À Madame Victor Hugo.

Bruxelles, dimanche 25 avril [1852].

Je ne veux pas chère amie que madame David reparte sans te porter quelques lignes. J’ai signé le mandat pour Julie qu’elle te remettra. Je l’ai priée également de faire en sorte que mon ancien collègue Martin (de Strasbourg) (qui a refusé le serment ces jours passés) vienne un peu causer avec toi de, ce que j’aurais à faire pour mettre ce que nous possédons en France (meubles et revenus de théâtre) à l’abri des lois Bonaparte contre mon livre. Tu as raison de penser que le projet annoncé par le Siècle me concerne. Il y a là une menace, la menace deviendra fait, il faudra y parer. Mme David priera Martin (de Strasbourg) d’en conférer avec toi et de te dire ce qu’il me conseillerait pour abriter notre avoir, le cas échéant.

Toutes tes objections contre le déménagement sont parfaitement fondées. Il faudrait seulement trouver moyen de louer et être sûrs que nos meubles ne seraient pas confisqués et vendus par le Bonaparte. — Songe à tout cela. — Ton projet d’écrire sur moi me plaît fort, tu feras un charmant et excellent travail intime, et je ferai de mon mieux pour te donner les matériaux.

Dis à ma bonne petite Adèle qu’elle m’a écrit une charmante lettre, pleine de cœur et d’esprit, et que je lui en veux beaucoup de ne pas m’écrire tous les jours. Une page seulement, et je serais content. Gronde un peu mon Victor qui s’amuse, c’est juste, mais qui ne m’écrit pas, c’est moins bien. Pour parler sérieux, je recommande à Victor de vivre beaucoup plus avec toi, et de mêler un peu de bon travail à ses plaisirs ; les plaisirs n’en vaudront que mieux. Il n’aura pas seulement la joie du dehors, il aura la satisfaction intérieure.

Puis-je regarder l’affaire de Charles au Siècle comme faite ? Charles peut-il se mettre à ce travail ? Dans tous les cas, je lui ai dit de commencer, de faire tout de suite une lettre, et de l’envoyer à Louis Desnoyers. La lettre, bien réussie, fera réussir l’affaire. Qu’en penses-tu ?

La gaîté d’Auguste nous fait du bien. C’est là un homme fort. Il rit de ce bon rire robuste qui vient d’un grand cœur. Nous avons lu sa lettre avec bonheur. Dis-le lui bien. Je lui écrirai bientôt, ainsi qu’à notre cher Paul Meurice, dont je tiens en ce moment le Benvenuto. Je n’ai lu encore que la préface qui est très haute et très belle. Dumas, avec qui j’ai passé hier la soirée chez Van Hasselt, m’a dit que le succès d’argent était énorme, 3 000 fr. tous les soirs. Je félicite Paul Meurice et surtout le public.

Notre pauvre Paul F... fait pas mal de platitudes dans l’Indépendance. Avant-hier il s’indignait contre les démagogues incorrigibles qui méconnaissent la « clémence » du prince président. Avertis-le, si tu le vois.

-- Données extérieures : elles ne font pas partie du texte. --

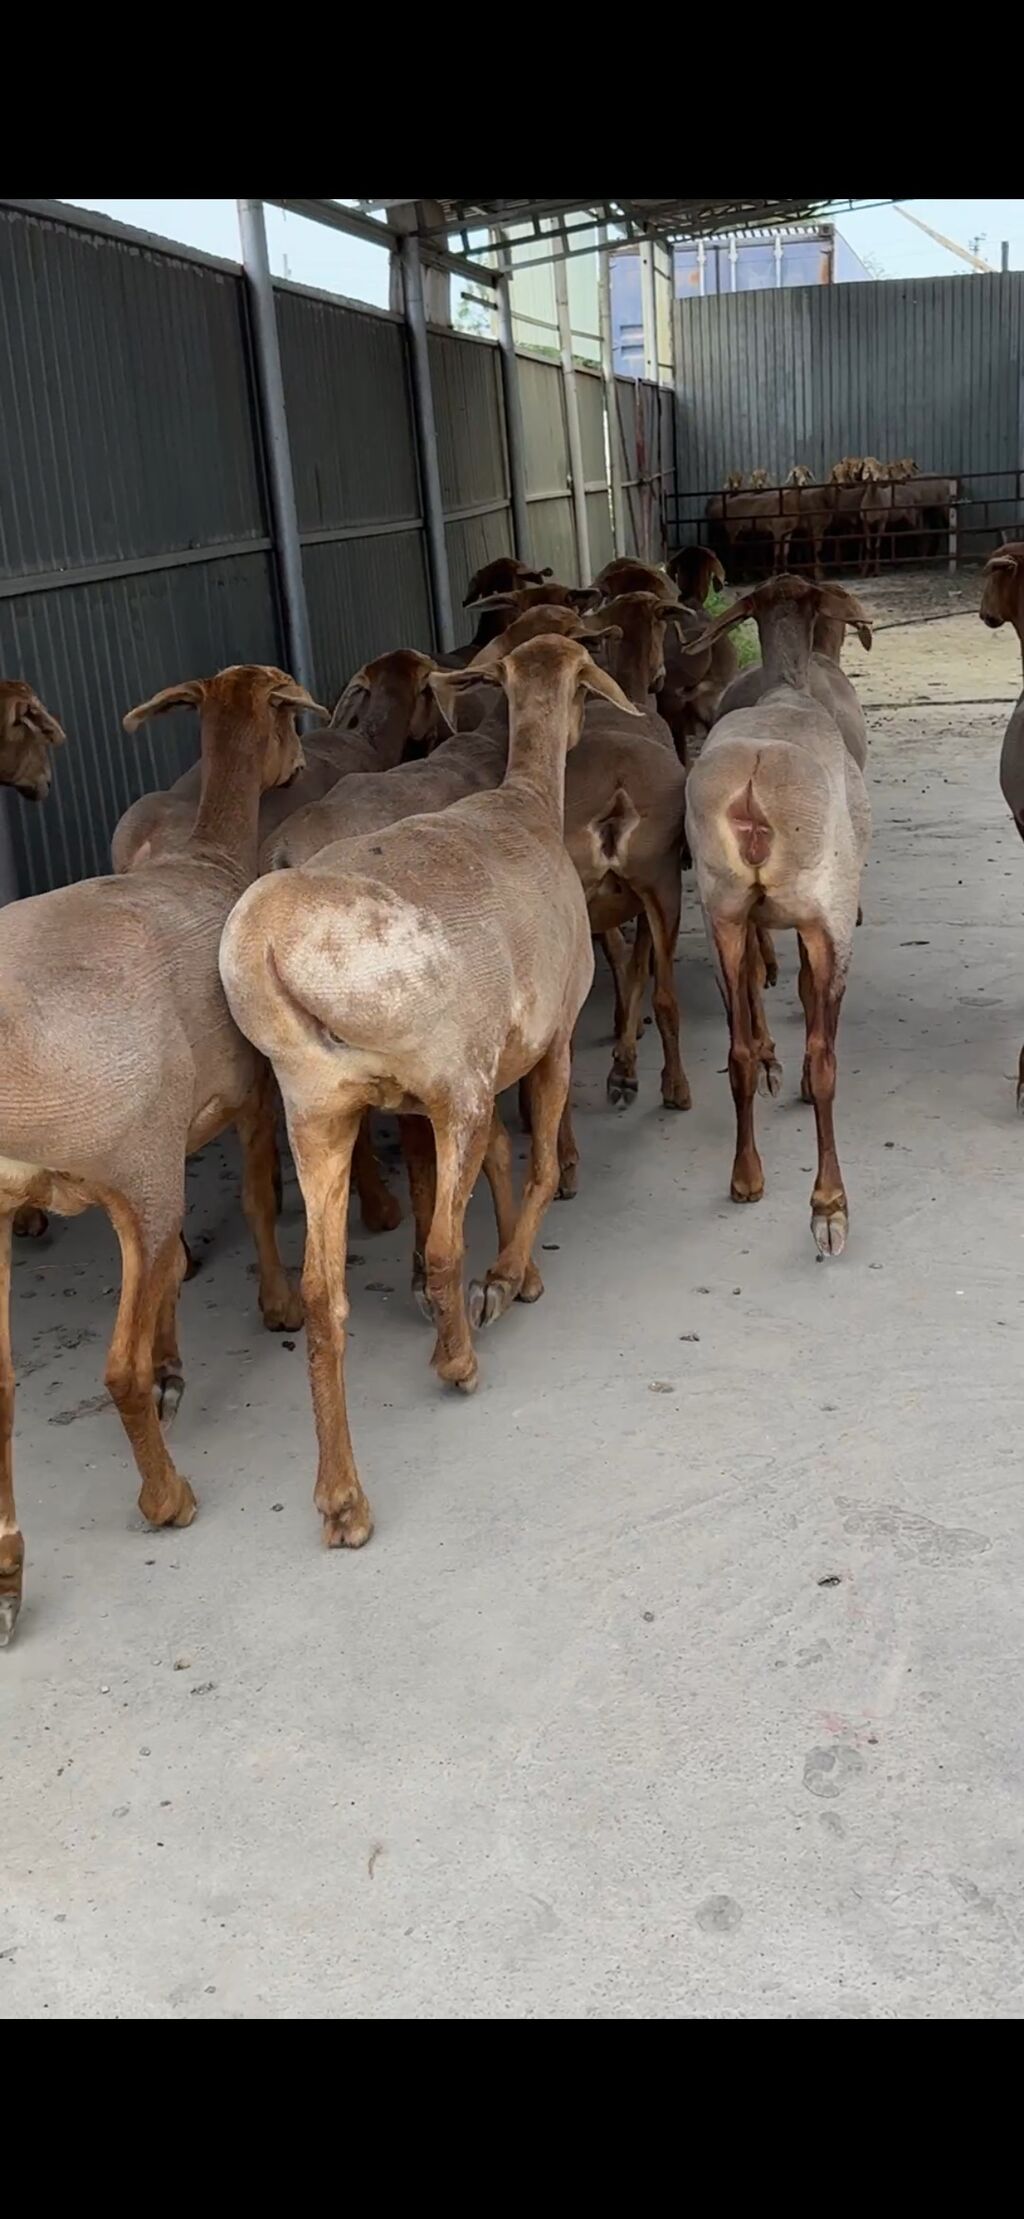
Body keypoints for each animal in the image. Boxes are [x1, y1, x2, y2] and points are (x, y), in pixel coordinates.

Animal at [0, 665, 322, 1641]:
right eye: (289, 714)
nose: (301, 763)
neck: (210, 856)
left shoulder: (175, 1134)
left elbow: (176, 1271)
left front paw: (180, 1359)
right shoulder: (246, 1095)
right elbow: (254, 1198)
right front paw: (278, 1305)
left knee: (0, 1389)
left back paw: (8, 1576)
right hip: (129, 1165)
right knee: (115, 1371)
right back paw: (167, 1496)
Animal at [219, 636, 635, 1548]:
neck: (527, 799)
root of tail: (266, 941)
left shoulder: (470, 1071)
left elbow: (505, 1160)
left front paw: (517, 1275)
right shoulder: (541, 1042)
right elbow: (539, 1162)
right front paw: (508, 1278)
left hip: (318, 1106)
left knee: (321, 1298)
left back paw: (342, 1498)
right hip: (449, 1079)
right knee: (443, 1244)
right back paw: (458, 1359)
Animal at [683, 577, 872, 1257]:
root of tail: (751, 789)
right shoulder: (818, 917)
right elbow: (809, 1001)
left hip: (720, 909)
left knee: (737, 1050)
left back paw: (746, 1177)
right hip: (826, 910)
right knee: (825, 1057)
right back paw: (829, 1205)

L’hospitalité belge devient de plus en plus maussade pour nos co-proscrits. La Belgique va même, dit-on, fermer prochainement ses portes. Tout cela est triste. Moi pourtant, on me respecte encore, mais je m’attends à être poliment prié un de ces matins d’aller voir en Angleterre si la Belgique y est. J’espère qu’elle n’y sera pas.

Chère bien-aimée, je t’envoie toutes mes plus profondes tendresses ainsi qu’à ma fille. Embrassez toutes les deux notre Victor pour moi.

Mme David trouve ton buste fort beau. Dis-le à Clésinger. — Je serre la main d’Auguste et de Paul Meurice, et je leur écrirai bientôt.